Quote the text of every entry below line for line, leaving the pictures out of your answer.

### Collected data

──────

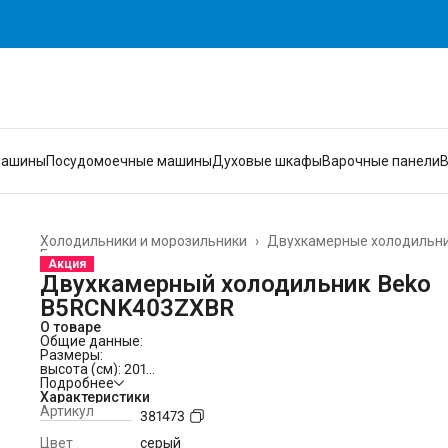
машины
Посудомоечные машины
Духовые шкафы
Варочные панели
Холодильники и морозильники
›
Двухкамерные холодильн
Главная
›
Акция
Двухкамерный холодильник Beko
B5RCNK403ZXBR
О товаре
Общие данные:
Размеры:
высота (см): 201
ширина (см): 59,5
Подробнее
глубина (см): 65
Характеристики
Общий объем/ Полезный объем:
Артикул
381473
Холодильника (л): 403/357
Холодильной камеры (вкл. зону свежести) (л): -/257
Цвет
серый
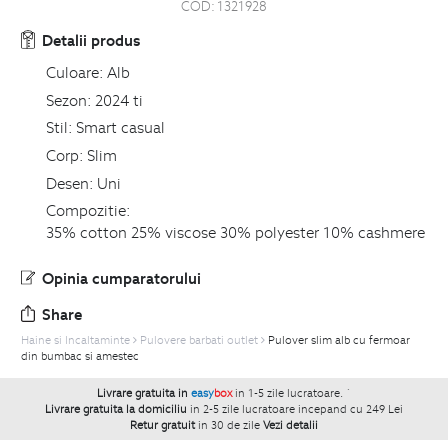
COD:
1321928
Detalii produs
Culoare:
Alb
Sezon:
2024 ti
Stil:
Smart casual
Corp:
Slim
Desen:
Uni
Compozitie:
35% cotton 25% viscose 30% polyester 10% cashmere
Opinia cumparatorului
Share
Haine si Incaltaminte
Pulovere barbati outlet
Pulover slim alb cu fermoar
din bumbac si amestec
Livrare gratuita in
easy
box
in 1-5 zile lucratoare.
`
Livrare gratuita la domiciliu
in 2-5 zile lucratoare incepand cu 249 Lei
Retur gratuit
in 30 de zile
Vezi detalii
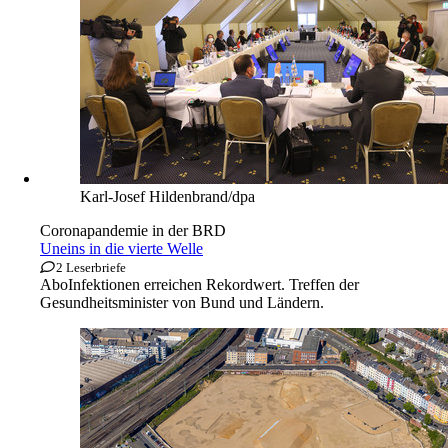
Astrid Ackermann / Musikfest Berlin
Neue Musik
Geist der Avantgarde
Abo
Parteilich und offen. Heiner Goebbels »A House of Call.
My Imaginary Notebook«.
Von
Stefan Siegert
→
Inland
Karl-Josef Hildenbrand/dpa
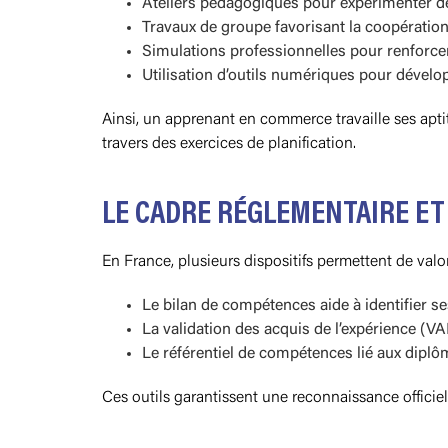
Ateliers pédagogiques pour expérimenter de
Travaux de groupe favorisant la coopératio
Simulations professionnelles pour renforcer l
Utilisation d’outils numériques pour développ
Ainsi, un apprenant en commerce travaille ses apti
travers des exercices de planification.
LE CADRE RÉGLEMENTAIRE ET
En France, plusieurs dispositifs permettent de valo
Le bilan de compétences aide à identifier se
La validation des acquis de l’expérience (VA
Le référentiel de compétences lié aux diplôm
Ces outils garantissent une reconnaissance officiel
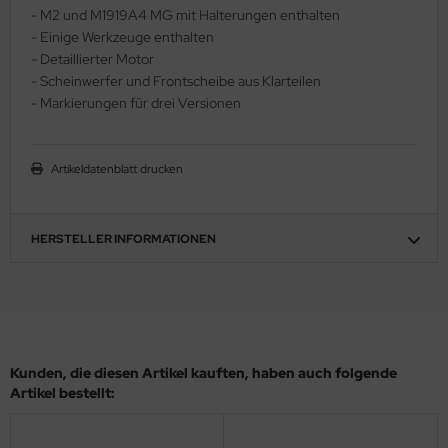
- M2 und M1919A4 MG mit Halterungen enthalten
ler
- Einige Werkzeuge enthalten
- Detaillierter Motor
yhawk
- Scheinwerfer und Frontscheibe aus Klarteilen
- Markierungen für drei Versionen
rces of Valor / Waltersons
re Hobby
Artikeldatenblatt drucken
eedom Model Kits
jimi
HERSTELLER INFORMATIONEN
ahleri
sPatch Models
cko Models
Kunden, die diesen Artikel kauften, haben auch folgende
Artikel bestellt:
ow2B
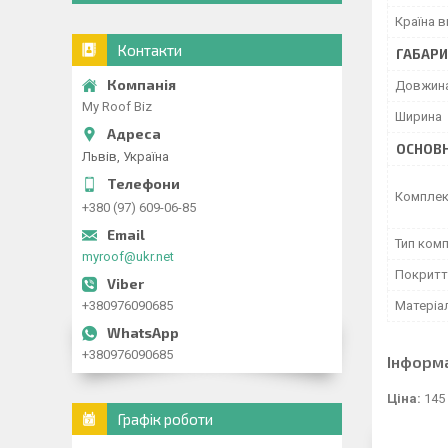
Країна 
Контакти
ГАБАРИ
Довжин
My Roof Biz
Ширина
ОСНОВН
Львів, Україна
Комплек
+380 (97) 609-06-85
Тип ком
myroof@ukr.net
Покритт
+380976090685
Матеріа
+380976090685
Інформ
Ціна:
145
Графік роботи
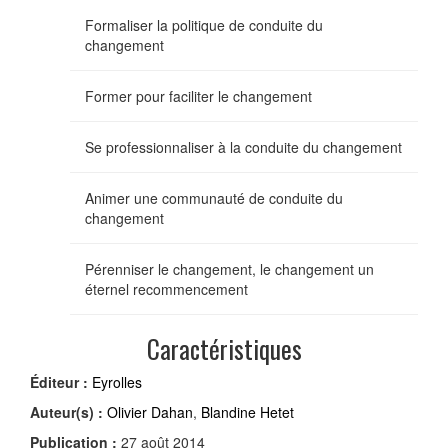
Formaliser la politique de conduite du
changement
Former pour faciliter le changement
Se professionnaliser à la conduite du changement
Animer une communauté de conduite du
changement
Pérenniser le changement, le changement un
éternel recommencement
Caractéristiques
Éditeur :
Eyrolles
Auteur(s) :
Olivier Dahan
,
Blandine Hetet
Publication :
27 août 2014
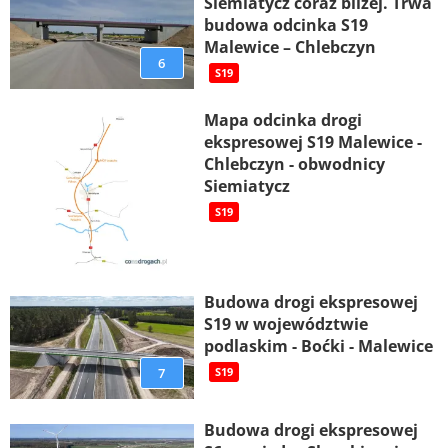
Siemiatycz coraz bliżej. Trwa
budowa odcinka S19
Malewice – Chlebczyn
6
S19
Mapa odcinka drogi
ekspresowej S19 Malewice -
Chlebczyn - obwodnicy
Siemiatycz
S19
Budowa drogi ekspresowej
S19 w województwie
podlaskim - Boćki - Malewice
7
S19
Budowa drogi ekspresowej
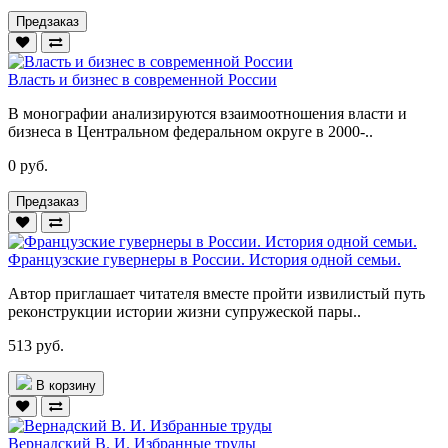
Предзаказ
Власть и бизнес в современной России
В монографии анализируются взаимоотношения власти и
бизнеса в Центральном федеральном округе в 2000-..
0 руб.
Предзаказ
Французские гувернеры в России. История одной семьи.
Автор приглашает читателя вместе пройти извилистый путь
реконструкции истории жизни супружеской пары..
513 руб.
В корзину
Вернадский В. И. Избранные труды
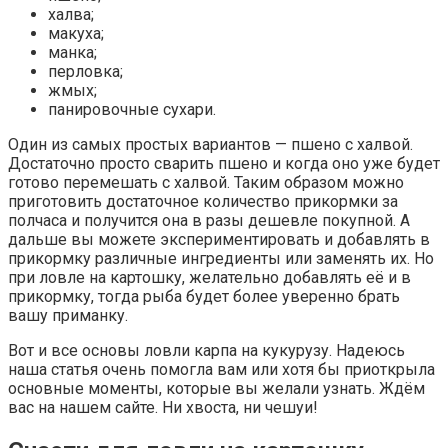
халва;
макуха;
манка;
перловка;
жмых;
панировочные сухари.
Один из самых простых вариантов — пшено с халвой.
Достаточно просто сварить пшено и когда оно уже будет
готово перемешать с халвой. Таким образом можно
приготовить достаточное количество прикормки за
полчаса и получится она в разы дешевле покупной. А
дальше вы можете экспериментировать и добавлять в
прикормку различные ингредиенты или заменять их. Но
при ловле на картошку, желательно добавлять её и в
прикормку, тогда рыба будет более уверенно брать
вашу приманку.
Вот и все основы ловли карпа на кукурузу. Надеюсь
наша статья очень помогла вам или хотя бы приоткрыла
основные моменты, которые вы желали узнать. Ждём
вас на нашем сайте. Ни хвоста, ни чешуи!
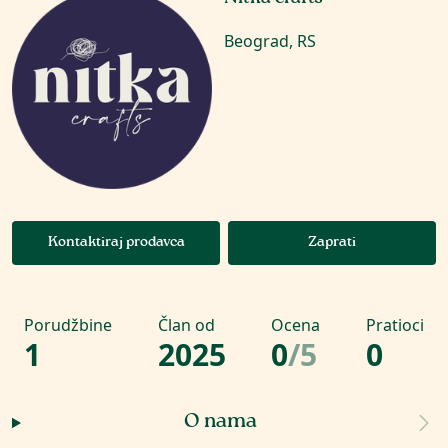
Beograd, RS
Kontaktiraj prodavca
Zaprati
Porudžbine
Član od
Ocena
Pratioci
1
2025
0
/
5
0
O nama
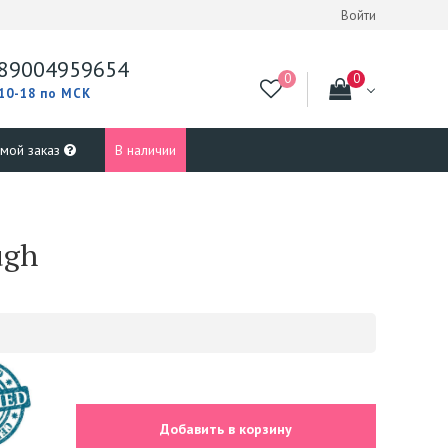
Войти
89004959654
 10-18 по МСК
 мой заказ
В наличии
ugh
Добавить в корзину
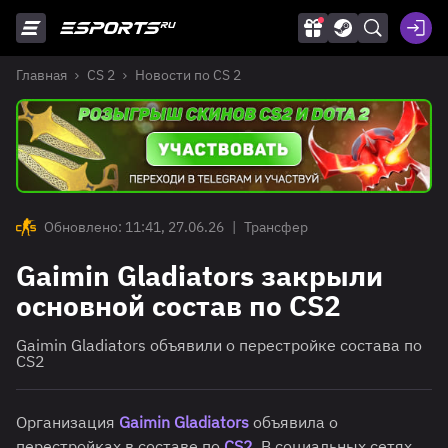
Главная
CS 2
Новости по CS 2
Обновлено: 11:41, 27.06.26
|
Трансфер
Gaimin Gladiators закрыли
основной состав по CS2
Gaimin Gladiators объявили о перестройке состава по
CS2
Организация
Gaimin Gladiators
объявила о
перестройках в составе по
CS2
. В социальных сетях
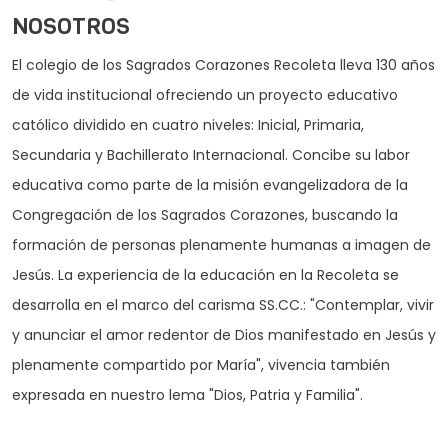
NOSOTROS
El colegio de los Sagrados Corazones Recoleta lleva 130 años
de vida institucional ofreciendo un proyecto educativo
católico dividido en cuatro niveles: Inicial, Primaria,
Secundaria y Bachillerato Internacional. Concibe su labor
educativa como parte de la misión evangelizadora de la
Congregación de los Sagrados Corazones, buscando la
formación de personas plenamente humanas a imagen de
Jesús. La experiencia de la educación en la Recoleta se
desarrolla en el marco del carisma SS.CC.: "Contemplar, vivir
y anunciar el amor redentor de Dios manifestado en Jesús y
plenamente compartido por María", vivencia también
expresada en nuestro lema "Dios, Patria y Familia".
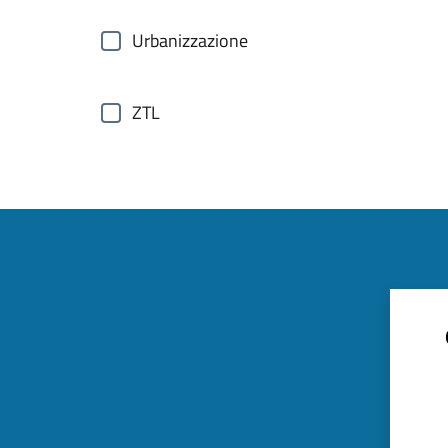
Urbanizzazione
ZTL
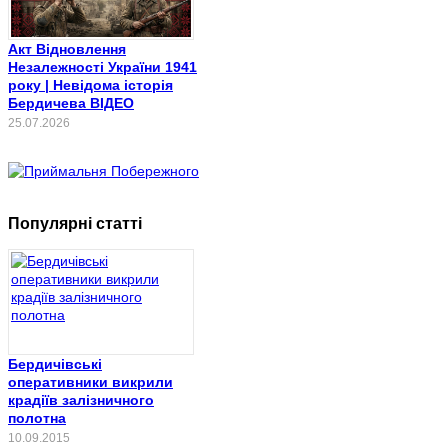
Акт Відновлення
Незалежності України 1941
року | Невідома історія
Бердичева ВІДЕО
25.07.2026
Популярні статті
Бердичівські
оперативники викрили
крадіїв залізничного
полотна
10.09.2015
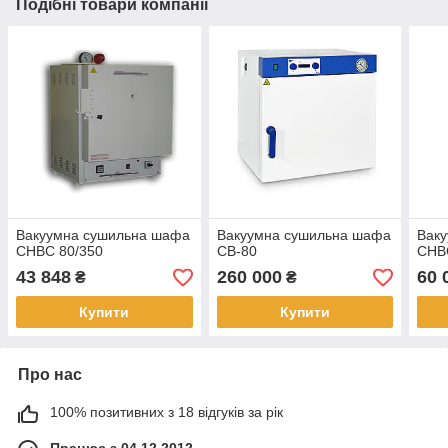
Подібні товари компанії
Вакуумна сушильна шафа
Вакуумна сушильна шафа
Вак
СНВС 80/350
СВ-80
СНВ
43 848
260 000
60 
₴
₴
Купити
Купити
Про нас
100% позитивних з 18 відгуків за рік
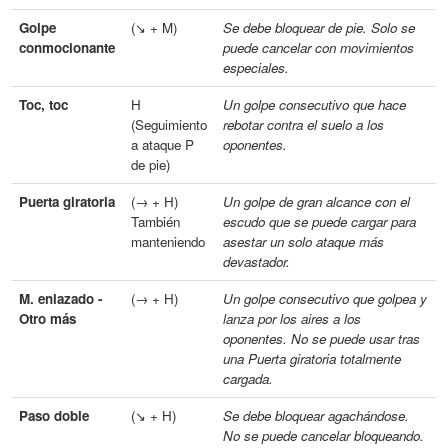
Golpe
(↘ + M)
Se debe bloquear de pie. Solo se
conmocionante
puede cancelar con movimientos
especiales.
Toc, toc
H
Un golpe consecutivo que hace
(Seguimiento
rebotar contra el suelo a los
a ataque P
oponentes.
de pie)
Puerta giratoria
(→ + H)
Un golpe de gran alcance con el
También
escudo que se puede cargar para
manteniendo
asestar un solo ataque más
devastador.
M. enlazado -
(→ + H)
Un golpe consecutivo que golpea y
Otro más
lanza por los aires a los
oponentes. No se puede usar tras
una Puerta giratoria totalmente
cargada.
Paso doble
(↘ + H)
Se debe bloquear agachándose.
No se puede cancelar bloqueando.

──────

### ANSWER TO THE EXERCISE
машины
Посудомоечные машины
Духовые шкафы
Варочные панели
Холодильники и морозильники
›
Двухкамерные холодильн
Главная
›
Акция
Двухкамерный холодильник Beko
B5RCNK403ZXBR
О товаре
Общие данные:
Размеры:
высота (см): 201
ширина (см): 59,5
Подробнее
глубина (см): 65
Характеристики
Общий объем/ Полезный объем:
Артикул
381473
Холодильника (л): 403/357
Холодильной камеры (вкл. зону свежести) (л): -/257
Цвет
серый
COD:
1321928
Detalii produs
Culoare:
Alb
Sezon:
2024 ti
Stil:
Smart casual
Corp:
Slim
Desen:
Uni
Compozitie:
35% cotton 25% viscose 30% polyester 10% cashmere
Opinia cumparatorului
Share
Haine si Incaltaminte
Pulovere barbati outlet
Pulover slim alb cu fermoar
din bumbac si amestec
Livrare gratuita in
easy
box
in 1-5 zile lucratoare.
`
Livrare gratuita la domiciliu
in 2-5 zile lucratoare incepand cu 249 Lei
Retur gratuit
in 30 de zile
Vezi detalii
Astrid Ackermann / Musikfest Berlin
Neue Musik
Geist der Avantgarde
Abo
Parteilich und offen. Heiner Goebbels »A House of Call.
My Imaginary Notebook«.
Von
Stefan Siegert
→
Inland
Karl-Josef Hildenbrand/dpa
Ateliers pédagogiques pour expérimenter de
Travaux de groupe favorisant la coopératio
Simulations professionnelles pour renforcer l
Utilisation d’outils numériques pour développ
Ainsi, un apprenant en commerce travaille ses apti
travers des exercices de planification.
LE CADRE RÉGLEMENTAIRE ET
En France, plusieurs dispositifs permettent de valo
Le bilan de compétences aide à identifier se
La validation des acquis de l’expérience (VA
Le référentiel de compétences lié aux diplôm
Ces outils garantissent une reconnaissance officiel
- M2 und M1919A4 MG mit Halterungen enthalten
ler
- Einige Werkzeuge enthalten
- Detaillierter Motor
yhawk
- Scheinwerfer und Frontscheibe aus Klarteilen
- Markierungen für drei Versionen
rces of Valor / Waltersons
re Hobby
Artikeldatenblatt drucken
eedom Model Kits
jimi
HERSTELLER INFORMATIONEN
ahleri
sPatch Models
cko Models
Kunden, die diesen Artikel kauften, haben auch folgende
Artikel bestellt:
ow2B
Країна 
Контакти
ГАБАРИ
Довжин
My Roof Biz
Ширина
ОСНОВН
Львів, Україна
Комплек
+380 (97) 609-06-85
Тип ком
myroof@ukr.net
Покритт
+380976090685
Матеріа
+380976090685
Інформ
Ціна:
145
Графік роботи
Formaliser la politique de conduite du
changement
Former pour faciliter le changement
Se professionnaliser à la conduite du changement
Animer une communauté de conduite du
changement
Pérenniser le changement, le changement un
éternel recommencement
Caractéristiques
Éditeur :
Eyrolles
Auteur(s) :
Olivier Dahan
,
Blandine Hetet
Publication :
27 août 2014
Siemiatycz coraz bliżej. Trwa
budowa odcinka S19
Malewice – Chlebczyn
6
S19
Mapa odcinka drogi
ekspresowej S19 Malewice -
Chlebczyn - obwodnicy
Siemiatycz
S19
Budowa drogi ekspresowej
S19 w województwie
podlaskim - Boćki - Malewice
7
S19
Budowa drogi ekspresowej
Предзаказ
Власть и бизнес в современной России
В монографии анализируются взаимоотношения власти и
бизнеса в Центральном федеральном округе в 2000-..
0 руб.
Предзаказ
Французские гувернеры в России. История одной семьи.
Автор приглашает читателя вместе пройти извилистый путь
реконструкции истории жизни супружеской пары..
513 руб.
В корзину
Вернадский В. И. Избранные труды
халва;
макуха;
манка;
перловка;
жмых;
панировочные сухари.
Один из самых простых вариантов — пшено с халвой.
Достаточно просто сварить пшено и когда оно уже будет
готово перемешать с халвой. Таким образом можно
приготовить достаточное количество прикормки за
полчаса и получится она в разы дешевле покупной. А
дальше вы можете экспериментировать и добавлять в
прикормку различные ингредиенты или заменять их. Но
при ловле на картошку, желательно добавлять её и в
прикормку, тогда рыба будет более уверенно брать
вашу приманку.
Вот и все основы ловли карпа на кукурузу. Надеюсь
наша статья очень помогла вам или хотя бы приоткрыла
основные моменты, которые вы желали узнать. Ждём
вас на нашем сайте. Ни хвоста, ни чешуи!
Beograd, RS
Kontaktiraj prodavca
Zaprati
Porudžbine
Član od
Ocena
Pratioci
1
2025
0
/
5
0
O nama
Войти
89004959654
 10-18 по МСК
 мой заказ
В наличии
ugh
Добавить в корзину
Главная
CS 2
Новости по CS 2
Обновлено: 11:41, 27.06.26
|
Трансфер
Gaimin Gladiators закрыли
основной состав по CS2
Gaimin Gladiators объявили о перестройке состава по
CS2
Организация
Gaimin Gladiators
объявила о
перестройках в составе по
CS2
. В социальных сетях
NOSOTROS
El colegio de los Sagrados Corazones Recoleta lleva 130 años
de vida institucional ofreciendo un proyecto educativo
católico dividido en cuatro niveles: Inicial, Primaria,
Secundaria y Bachillerato Internacional. Concibe su labor
educativa como parte de la misión evangelizadora de la
Congregación de los Sagrados Corazones, buscando la
formación de personas plenamente humanas a imagen de
Jesús. La experiencia de la educación en la Recoleta se
desarrolla en el marco del carisma SS.CC.: "Contemplar, vivir
y anunciar el amor redentor de Dios manifestado en Jesús y
plenamente compartido por María", vivencia también
expresada en nuestro lema "Dios, Patria y Familia".
Urbanizzazione
ZTL
Акт Відновлення
Незалежності України 1941
року | Невідома історія
Бердичева ВІДЕО
25.07.2026
Популярні статті
Бердичівські
оперативники викрили
крадіїв залізничного
полотна
10.09.2015
Подібні товари компанії
Вакуумна сушильна шафа
Вакуумна сушильна шафа
Вак
СНВС 80/350
СВ-80
СНВ
43 848
260 000
60 
₴
₴
Купити
Купити
Про нас
100% позитивних з 18 відгуків за рік
Golpe
(↘ + M)
Se debe bloquear de pie. Solo se
conmocionante
puede cancelar con movimientos
especiales.
Toc, toc
H
Un golpe consecutivo que hace
(Seguimiento
rebotar contra el suelo a los
a ataque P
oponentes.
de pie)
Puerta giratoria
(→ + H)
Un golpe de gran alcance con el
También
escudo que se puede cargar para
manteniendo
asestar un solo ataque más
devastador.
M. enlazado -
(→ + H)
Un golpe consecutivo que golpea y
Otro más
lanza por los aires a los
oponentes. No se puede usar tras
una Puerta giratoria totalmente
cargada.
Paso doble
(↘ + H)
Se debe bloquear agachándose.
No se puede cancelar bloqueando.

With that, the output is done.